Critics piled on the media's practice of combined celebrity names such as "TomKat" or "Brangelina." One said, "It's so annoying, idiotic and so lame and pathetic that it's "lamethetic.'"

Real estate listings were targeted for overuse of "boast." As in "master bedroom boasts his-and-her fireplaces - never 'bathroom apologizes for cracked linoleum,'" quipped Morris Conklin of Portugal.

It wasn't hard to find the phrase "gone/went missing" in 2006. "It makes 'missing' sound like a place you can visit, such as the Poconos. Is the person missing, or not?" asked Robin Dennis of Texas.

The university's word watchers had no use for "truthiness," the word popularized by Comedy Central satirist Stephen Colbert. It was selected as the word that best summed up 2006 in an online survey by dictionary publisher Merriam-Webster.

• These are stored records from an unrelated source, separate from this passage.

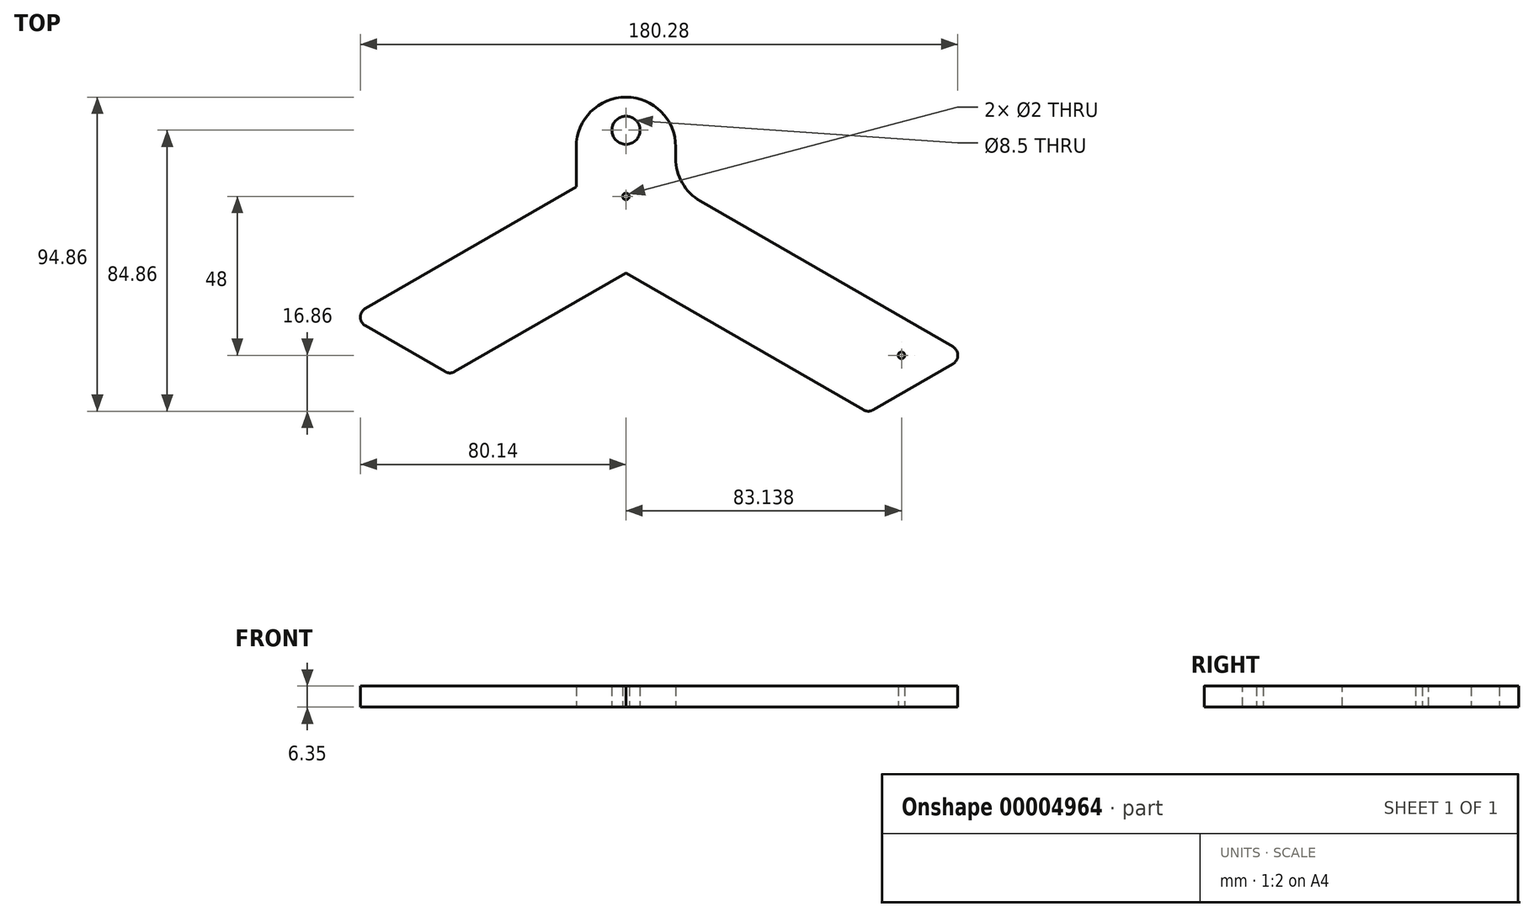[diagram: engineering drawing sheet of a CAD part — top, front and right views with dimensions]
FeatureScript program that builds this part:
annotation { "Feature Type Name" : "Feature", "Feature Type Description" : "" }
export const myFeature = defineFeature(function(context is Context, id is Id, definition is map)
    precondition{}
    {
        {
            var Q0;
            Q0=qCreatedBy(makeId("Top.planeOp"),FACE);
            var sketch = newSketch(context, id + "F0", { "sketchPlane" : qUnion([Q0])});
            skLineSegment(sketch, "E0", {"start": v(0, 0) * mm, "end": v(0, 96) * mm, "construction": true});
            skLineSegment(sketch, "E1", {"start": v(0, 96) * mm, "end": v(83.14, 48) * mm, "construction": true});
            skLineSegment(sketch, "E2", {"start": v(83.14, 48) * mm, "end": v(0, 0) * mm, "construction": true});
            skCircle(sketch, "E3", {"center": v(0, 96) * mm, "radius": 1 * mm});
            skCircle(sketch, "E4", {"center": v(83.14, 48) * mm, "radius": 1 * mm});
            skLineSegment(sketch, "E5", {"start": v(0, 96) * mm, "end": v(0, 116) * mm, "construction": true});
            skCircle(sketch, "E6", {"center": v(0, 116) * mm, "radius": 4.25 * mm});
            skLineSegment(sketch, "E7", {"start": v(-15, 81.57) * mm, "end": v(73.14, 30.68) * mm});
            skLineSegment(sketch, "E8", {"start": v(73.14, 30.68) * mm, "end": v(103.14, 48) * mm});
            skLineSegment(sketch, "E9", {"start": v(103.14, 48) * mm, "end": v(15, 98.89) * mm});
            skLineSegment(sketch, "E10", {"start": v(-15, 81.57) * mm, "end": v(-15, 126) * mm});
            skLineSegment(sketch, "E11", {"start": v(15, 98.89) * mm, "end": v(15, 126) * mm});
            skLineSegment(sketch, "E12", {"start": v(15, 126) * mm, "end": v(-15, 126) * mm});
            skLineSegment(sketch, "E13", {"start": v(0, 116) * mm, "end": v(0, 126) * mm, "construction": true});
            skLineSegment(sketch, "E14.1.0", {"start": v(-116.62, -50) * mm, "end": v(-101.62, -76) * mm, "construction": true});
            skLineSegment(sketch, "E14.1.1", {"start": v(-63.14, -53.77) * mm, "end": v(-101.62, -76) * mm, "construction": true});
            skLineSegment(sketch, "E14.1.2", {"start": v(-93.14, -36.45) * mm, "end": v(-116.62, -50) * mm, "construction": true});
            skLineSegment(sketch, "E14.1.3", {"start": v(-93.14, 65.32) * mm, "end": v(-93.14, -36.45) * mm, "construction": true});
            skLineSegment(sketch, "E14.1.4", {"start": v(-63.14, 48) * mm, "end": v(-93.14, 65.32) * mm, "construction": true});
            skLineSegment(sketch, "E14.1.5", {"start": v(-63.14, -53.77) * mm, "end": v(-63.14, 48) * mm, "construction": true});
            skLineSegment(sketch, "E14.2.0", {"start": v(101.62, -76) * mm, "end": v(116.62, -50) * mm, "construction": true});
            skLineSegment(sketch, "E14.2.1", {"start": v(78.14, -27.8) * mm, "end": v(116.62, -50) * mm, "construction": true});
            skLineSegment(sketch, "E14.2.2", {"start": v(78.14, -62.43) * mm, "end": v(101.62, -76) * mm, "construction": true});
            skLineSegment(sketch, "E14.2.3", {"start": v(-10, -113.32) * mm, "end": v(78.14, -62.43) * mm, "construction": true});
            skLineSegment(sketch, "E14.2.4", {"start": v(-10, -78.68) * mm, "end": v(-10, -113.32) * mm, "construction": true});
            skLineSegment(sketch, "E14.2.5", {"start": v(78.14, -27.8) * mm, "end": v(-10, -78.68) * mm, "construction": true});
            skPoint(sketch, "E14.center", {"position": v(0, 0) * mm});
            skSolve(sketch);
        }
        {
            var Q0;
            Q0 = qSketchRegion(id + "F0", true);
            extrude(context, id + "F1", {"entities" : qUnion([Q0]), "depth" : 6.35 * mm});
        }
        {
            var Q0;
            Q0=makeQuery(id+"F1.opExtrude","CAP_FACE",FACE,{"disambiguationData":[OSD([sQuery(id+"F0.wireOp",EDGE,"E3"),sQuery(id+"F0.wireOp",EDGE,"E4"),sQuery(id+"F0.wireOp",EDGE,"E6"),sQuery(id+"F0.wireOp",EDGE,"E7"),sQuery(id+"F0.wireOp",EDGE,"E8"),sQuery(id+"F0.wireOp",EDGE,"E9"),sQuery(id+"F0.wireOp",EDGE,"E10"),sQuery(id+"F0.wireOp",EDGE,"E11"),sQuery(id+"F0.wireOp",EDGE,"E12")])],"isStart":false});
            var sketch = newSketch(context, id + "F2", { "sketchPlane" : qUnion([Q0])});
            skLineSegment(sketch, "E15", {"start": v(0, 0) * mm, "end": v(-83.14, 48) * mm, "construction": true});
            skLineSegment(sketch, "E16", {"start": v(0, 0) * mm, "end": v(0, 96) * mm, "construction": true});
            skLineSegment(sketch, "E17", {"start": v(0, 96) * mm, "end": v(-83.14, 48) * mm, "construction": true});
            skLineSegment(sketch, "E18", {"start": v(-15, 98.89) * mm, "end": v(-83.14, 59.55) * mm});
            skLineSegment(sketch, "E19", {"start": v(-93.14, 53.77) * mm, "end": v(-63.14, 36.45) * mm, "construction": true});
            skLineSegment(sketch, "E20", {"start": v(-53.14, 42.23) * mm, "end": v(0, 72.9) * mm});
            skLineSegment(sketch, "E21.0", {"start": v(-15, 81.57) * mm, "end": v(-15, 98.89) * mm});
            skLineSegment(sketch, "E21.1", {"start": v(-15, 81.57) * mm, "end": v(0, 72.9) * mm});
            skPoint(sketch, "E22.orphan", {"position": v(-15, 126) * mm});
            skPoint(sketch, "E23.orphan", {"position": v(73.14, 30.68) * mm});
            skLineSegment(sketch, "E24", {"start": v(-83.14, 59.55) * mm, "end": v(-53.14, 42.23) * mm});
            skSolve(sketch);
        }
        {
            var Q0;
            Q0 = qSketchRegion(id + "F2", true);
            var Q1;
            Q1=makeQuery(id+"F1.opExtrude","CAP_FACE",FACE,{"disambiguationData":[OSD([sQuery(id+"F0.wireOp",EDGE,"E3"),sQuery(id+"F0.wireOp",EDGE,"E4"),sQuery(id+"F0.wireOp",EDGE,"E6"),sQuery(id+"F0.wireOp",EDGE,"E7"),sQuery(id+"F0.wireOp",EDGE,"E8"),sQuery(id+"F0.wireOp",EDGE,"E9"),sQuery(id+"F0.wireOp",EDGE,"E10"),sQuery(id+"F0.wireOp",EDGE,"E11"),sQuery(id+"F0.wireOp",EDGE,"E12")])],"isStart":true});
            extrude(context, id + "F3", {"entities" : qUnion([Q0]), "operationType" : NewBodyOperationType.ADD, "endBound" : BoundingType.UP_TO_SURFACE, "oppositeDirection" : true, "endBoundEntityFace" : qUnion([Q1]), "depth" : 25 * mm});
        }
        {
            var Q0;
            Q0=makeQuery(id+"F1.opExtrude","SWEPT_EDGE",EDGE,{"disambiguationData":[OSD([sQuery(id+"F0.wireOp",EDGE,"E11"),sQuery(id+"F0.wireOp",EDGE,"E12")])]});
            var Q1;
            Q1=makeQuery(id+"F1.opExtrude","SWEPT_EDGE",EDGE,{"disambiguationData":[OSD([sQuery(id+"F0.wireOp",EDGE,"E10"),sQuery(id+"F0.wireOp",EDGE,"E12")])]});
            var Q2;
            Q2=makeQuery(id+"F1.opExtrude","SWEPT_EDGE",EDGE,{"disambiguationData":[OSD([sQuery(id+"F0.wireOp",EDGE,"E9"),sQuery(id+"F0.wireOp",EDGE,"E11")])]});
            var Q3;
            Q3=makeQuery(id+"F1.opExtrude","SWEPT_EDGE",EDGE,{"disambiguationData":[OSD([sQuery(id+"F0.wireOp",EDGE,"E7"),sQuery(id+"F0.wireOp",EDGE,"E10")])]});
            var Q4;
            Q4=makeQuery(id+"F3.opExtrude","SWEPT_EDGE",EDGE,{"disambiguationData":[OSD([sQuery(id+"F0.wireOp",EDGE,"E10"),sQuery(id+"F2.wireOp",EDGE,"E18"),sQuery(id+"F2.wireOp",EDGE,"E21.0")])]});
            var Q5;
            Q5=makeQuery(id+"F3.opExtrude","SWEPT_EDGE",EDGE,{"disambiguationData":[OSD([sQuery(id+"F0.wireOp",EDGE,"E7"),sQuery(id+"F2.wireOp",EDGE,"E20"),sQuery(id+"F2.wireOp",EDGE,"E21.1")])]});
            fillet(context, id + "F4", {"entities" : qUnion([Q0, Q1, Q2, Q3, Q4, Q5]), "radius" : 15 * mm, "tangentPropagation" : true, "allowEdgeOverflow" : false});
        }
        {
            var Q0;
            Q0=makeQuery(id+"F1.opExtrude","SWEPT_EDGE",EDGE,{"disambiguationData":[OSD([sQuery(id+"F0.wireOp",EDGE,"E8"),sQuery(id+"F0.wireOp",EDGE,"E9")])]});
            var Q1;
            Q1=makeQuery(id+"F3.opExtrude","SWEPT_EDGE",EDGE,{"disambiguationData":[OSD([sQuery(id+"F2.wireOp",EDGE,"E18"),sQuery(id+"F2.wireOp",EDGE,"E24")])]});
            var Q2;
            Q2=makeQuery(id+"F3.opExtrude","SWEPT_EDGE",EDGE,{"disambiguationData":[OSD([sQuery(id+"F2.wireOp",EDGE,"E20"),sQuery(id+"F2.wireOp",EDGE,"E24")])]});
            var Q3;
            Q3=makeQuery(id+"F1.opExtrude","SWEPT_EDGE",EDGE,{"disambiguationData":[OSD([sQuery(id+"F0.wireOp",EDGE,"E7"),sQuery(id+"F0.wireOp",EDGE,"E8")])]});
            fillet(context, id + "F5", {"entities" : qUnion([Q0, Q1, Q2, Q3]), "radius" : 3 * mm, "tangentPropagation" : true, "allowEdgeOverflow" : false});
        }
    });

The list, which in recent years has included such gems as "show me the money, "erectile dysfunction" and "holiday tree," is closing in on its 1,000th banishment. And despite the university's vigilance, university spokesman Tom Pink said he's not aware that any dictionaries have followed its advice.

"Sometimes people write us and tell us, 'This isn't working,'" Pink said. "I tell them we need an enforcement division."

___


----------



## Sinister (Apr 18, 2004)

What about the almost entire system of Ebonics? "Fershizzle" has got to be one of the stupidest non-words ever created. It's hard to keep up with especially when words are seemingly created every minute of the day, words I might add which for the most part are pure gibberish.


----------